Menanggapi rencana ini, Ikatan Ahli Rantai Suplai Indonesia (IARSI) menilai keberhasilan MBG sangat bergantung pada desain rantai pasok yang presisi dan berbasis data.

Ketua Umum IARSI, Assoc. Prof. (Hon) R. Beniadi Setiawan, Ph.D. menyoroti potensi “bottleneck” atau kemacetan distribusi di level daerah, terutama pada wilayah dengan infrastruktur logistik terbatas. Tanpa pemetaan kapasitas produksi dan distribusi yang akurat, suplai pangan berisiko tidak merata—terjadi surplus di satu daerah dan kekurangan di daerah lain.

Selain itu, Beniadi Setiawan menekankan pentingnya sistem agregasi pasokan melalui koperasi atau hub logistik agar pasokan dari petani kecil bisa terkonsolidasi dan memenuhi skala kebutuhan MBG. Tanpa mekanisme ini, rantai pasok berpotensi terfragmentasi dan tidak efisien.

Beniadi Setiawan juga mengingatkan perlunya digitalisasi rantai pasok, termasuk sistem monitoring real-time untuk stok, distribusi, dan harga. Langkah ini dinilai krusial untuk mencegah lonjakan harga, keterlambatan distribusi, hingga potensi penyimpangan dalam pengadaan.

Menurut Beniadi Setiawan, regulasi yang disiapkan pemerintah sudah berada di jalur yang tepat, namun implementasi di lapangan akan menjadi faktor penentu. Tanpa penguatan infrastruktur logistik, tata kelola, dan transparansi sistem, MBG berisiko menghadapi masalah klasik: distribusi tersendat, biaya membengkak, dan tujuan program tidak optimal.

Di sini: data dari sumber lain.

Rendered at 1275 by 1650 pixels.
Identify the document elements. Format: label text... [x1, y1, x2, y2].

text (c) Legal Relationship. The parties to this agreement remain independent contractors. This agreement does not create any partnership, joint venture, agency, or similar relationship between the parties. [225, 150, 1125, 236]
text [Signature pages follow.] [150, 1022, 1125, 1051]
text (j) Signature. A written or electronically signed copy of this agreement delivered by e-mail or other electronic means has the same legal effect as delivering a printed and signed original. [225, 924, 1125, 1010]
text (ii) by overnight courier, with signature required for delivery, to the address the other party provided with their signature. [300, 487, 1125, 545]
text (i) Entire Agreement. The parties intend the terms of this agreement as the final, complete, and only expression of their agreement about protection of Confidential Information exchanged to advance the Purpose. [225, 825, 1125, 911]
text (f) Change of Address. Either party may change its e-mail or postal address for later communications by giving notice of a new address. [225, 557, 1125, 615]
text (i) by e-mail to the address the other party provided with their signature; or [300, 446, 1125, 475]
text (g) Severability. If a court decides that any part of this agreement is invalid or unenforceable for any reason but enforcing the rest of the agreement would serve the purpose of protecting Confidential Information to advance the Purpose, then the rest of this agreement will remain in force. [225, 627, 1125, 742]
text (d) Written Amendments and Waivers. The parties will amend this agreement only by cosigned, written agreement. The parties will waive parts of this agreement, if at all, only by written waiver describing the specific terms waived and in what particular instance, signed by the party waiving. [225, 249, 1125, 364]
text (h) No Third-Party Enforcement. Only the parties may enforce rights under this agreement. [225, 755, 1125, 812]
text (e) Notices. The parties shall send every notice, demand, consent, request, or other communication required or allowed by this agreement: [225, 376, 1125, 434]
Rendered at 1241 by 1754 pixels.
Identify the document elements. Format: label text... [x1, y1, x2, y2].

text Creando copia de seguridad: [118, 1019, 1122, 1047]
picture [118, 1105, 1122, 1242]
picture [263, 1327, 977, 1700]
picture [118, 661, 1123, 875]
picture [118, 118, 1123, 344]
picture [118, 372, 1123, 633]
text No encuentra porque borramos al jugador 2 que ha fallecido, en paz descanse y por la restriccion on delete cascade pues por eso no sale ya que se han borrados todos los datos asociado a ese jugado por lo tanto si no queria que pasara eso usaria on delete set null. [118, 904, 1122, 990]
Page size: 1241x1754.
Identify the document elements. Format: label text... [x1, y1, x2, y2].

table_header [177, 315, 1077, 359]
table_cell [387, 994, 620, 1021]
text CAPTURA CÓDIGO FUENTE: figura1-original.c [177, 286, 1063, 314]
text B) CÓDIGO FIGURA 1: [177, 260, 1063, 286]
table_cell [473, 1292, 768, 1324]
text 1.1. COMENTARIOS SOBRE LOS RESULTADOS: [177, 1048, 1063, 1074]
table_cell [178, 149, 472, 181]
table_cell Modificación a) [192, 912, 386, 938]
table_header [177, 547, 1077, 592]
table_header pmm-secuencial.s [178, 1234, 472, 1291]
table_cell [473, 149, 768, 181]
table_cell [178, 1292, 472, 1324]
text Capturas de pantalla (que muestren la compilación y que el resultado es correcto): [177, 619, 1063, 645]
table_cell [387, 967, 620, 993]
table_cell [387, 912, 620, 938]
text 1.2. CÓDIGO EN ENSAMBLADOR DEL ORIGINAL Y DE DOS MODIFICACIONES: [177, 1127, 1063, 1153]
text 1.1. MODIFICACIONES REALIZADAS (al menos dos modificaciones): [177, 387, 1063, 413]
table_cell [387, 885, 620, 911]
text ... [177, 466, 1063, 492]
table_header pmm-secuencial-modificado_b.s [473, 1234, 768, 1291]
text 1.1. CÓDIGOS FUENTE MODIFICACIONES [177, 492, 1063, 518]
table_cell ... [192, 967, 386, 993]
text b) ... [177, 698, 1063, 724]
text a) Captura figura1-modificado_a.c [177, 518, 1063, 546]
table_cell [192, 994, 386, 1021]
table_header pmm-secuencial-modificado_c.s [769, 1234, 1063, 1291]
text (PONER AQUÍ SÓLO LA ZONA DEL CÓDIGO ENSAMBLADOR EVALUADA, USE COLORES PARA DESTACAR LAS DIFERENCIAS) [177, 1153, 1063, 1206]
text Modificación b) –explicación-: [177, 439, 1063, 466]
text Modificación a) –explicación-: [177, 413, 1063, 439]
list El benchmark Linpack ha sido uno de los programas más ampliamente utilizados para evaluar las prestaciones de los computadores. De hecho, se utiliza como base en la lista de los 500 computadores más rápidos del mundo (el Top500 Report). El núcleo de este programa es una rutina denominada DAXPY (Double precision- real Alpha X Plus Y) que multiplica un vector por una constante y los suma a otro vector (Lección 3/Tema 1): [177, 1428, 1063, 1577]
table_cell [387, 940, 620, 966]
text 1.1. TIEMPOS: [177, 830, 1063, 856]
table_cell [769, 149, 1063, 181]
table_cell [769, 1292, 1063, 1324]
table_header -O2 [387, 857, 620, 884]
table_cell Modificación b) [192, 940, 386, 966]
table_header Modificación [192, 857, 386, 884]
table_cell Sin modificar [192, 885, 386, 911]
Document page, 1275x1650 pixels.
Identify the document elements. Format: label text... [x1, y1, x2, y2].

Jaga Keseimbangan Pasokan dan Harga

Pemerintah kini dihadapkan pada tantangan menjaga keseimbangan antara pemenuhan kebutuhan besar program MBG dan stabilitas harga pangan nasional. Regulasi rantai pasok yang sedang disusun diharapkan mampu menjadi fondasi kuat agar program ini tidak hanya sukses secara sosial, tetapi juga berkelanjutan secara ekonomi.